─── SELECTED PASSAGE

What Constitutes a “Weak” Believer?

Paul then goes on to say that the one who is unnecessarily limited in his choices because of his poor understanding of scripture is the weak one, while the one who is liberated by his faith is the strong one, but that neither has the right to disrespect or condemn the other. This presupposes that the things in question are not elsewhere forbidden. For example, Idolatry, Murder, Theft, Lying, and Adultery are always condemned. Such things are not a part of this discussion. This is about things not condemned by God, but which are frequently condemned by humans. The first thing he addresses is vegetarianism.

For one believeth that he may eat all things: another, who is weak, eateth herbs. (Vegetables.)

The strong one believes he is free to eat any food…the restricted one, who thinks somehow he is forbidden to eat meat, is weak in his faith (probably untaught, thereby ill-equipped), and would be guilty (at least in his own mind) if he violated his understanding of God’s Word by eating meat (mistaken though he is.)

How is Each to Treat the Other?

For God hath Received Him

Let not him that eateth despise him that eateth not; and let not him which eateth not judge him that eateth: for God hath received him.

The one who is free in his faith is not to look down his nose at the one who is limited…on the other hand, the one who is limited must realize that he himself is not the judge, and that he must not condemn the one who is enjoying his freedom in Christ. One’s position in Christ is what makes one acceptable to God…not what one eats or doesn’t eat.

──────

[QUESTIONS]
[A] In the passage on weak and strong believers, what is the first thing Paul addresses?
[B] Decide whether each statement agrees with the passage on weak and strong believers, and give yes or no with the deciding words: (i) Idolatry and murder are part of the discussion. (ii) The weak one eats vegetables. (iii) The one who does not eat meat may judge the one who does.
[C] Carry the passage on weak and strong believers forward from its final sentence.
The rows that follow come from a different source than the passage above.

─── INFORMATION SUPPLIED

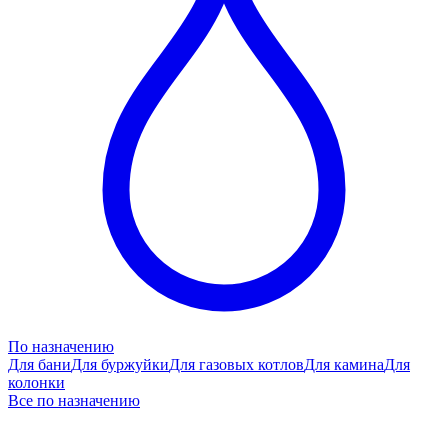
По назначению
Для бани
Для буржуйки
Для газовых котлов
Для камина
Для
колонки
Все по назначению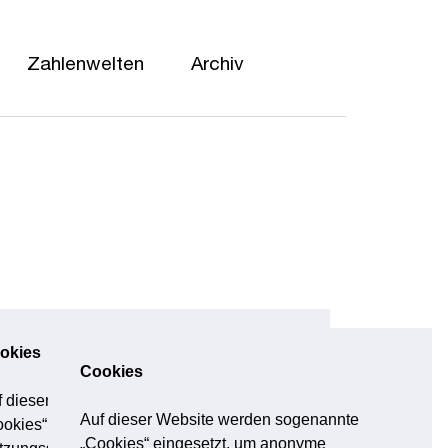
Cookies
Auf dieser Website werden sogenannte
„Cookies“ eingesetzt, um anonyme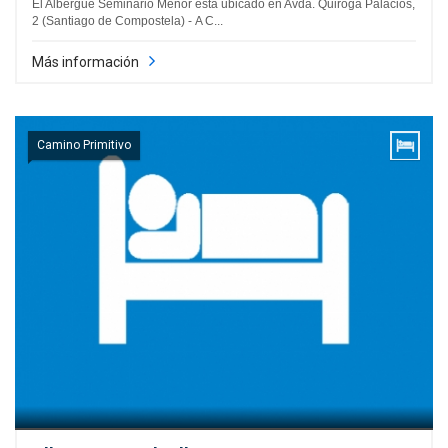
El Albergue Seminario Menor está ubicado en Avda. Quiroga Palacios,
2 (Santiago de Compostela) - A C...
Más información
Camino Primitivo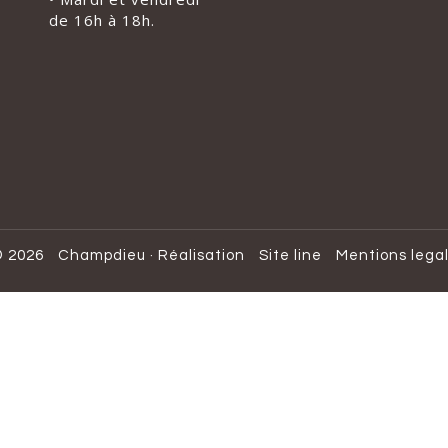
de 16h à 18h.
 2026
Champdieu
·
Réalisation
Site line
Mentions lega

──────

[ANSWERS BY TASK]
[A] Vegetarianism.

[B]
(i) No: "Such things are not a part of this discussion."
(ii) Yes: "another, who is weak, eateth herbs."
(iii) No: "let not him which eateth not judge him that eateth"

[C]
But, how is one “received by God?” Ephesians 1:6 states that we have been “…made accepted in the Beloved.” The key, there, is that I am accepted in Him! I was placed in Him by the Holy Spirit at the moment I trusted Jesus as my Savior (1st Corinthians 12:13); the moment I believed that His blood at the Cross was the sacrifice for my sins. I have no other standing before God. I am either accepted in the Beloved, or not at all. And, if I am accepted in the Beloved, and in fellowship with Him, then nothing else really matters, does it? And yet, we tend to reject one another over some pretty petty stuff. Perhaps we need to ask some questions of ourselves:

Who is the Master, here, anyway?

Who art thou that judgest another man’s servant? to his own master he standeth or falleth. Yea, he shall be holden up: for God is able to make him stand.

So, while he is on the subject of judgment, Paul points out that each believer is personally accountable to God. We are not to judge God’s servants…God can handle them. If it is not something expressly forbidden by scripture, then we have no authority to criticize, let alone condemn or attempt to control other believers.

One man esteemeth one day above another: another esteemeth every day alike. Let every man be fully persuaded in his own mind.
He that regardeth the day, regardeth it unto the Lord; and he that regardeth not the day, to the Lord he doth not regard it. He that eateth, eateth to the Lord, for he giveth God thanks; and he that eateth not, to the Lord he eateth not, and giveth God thanks.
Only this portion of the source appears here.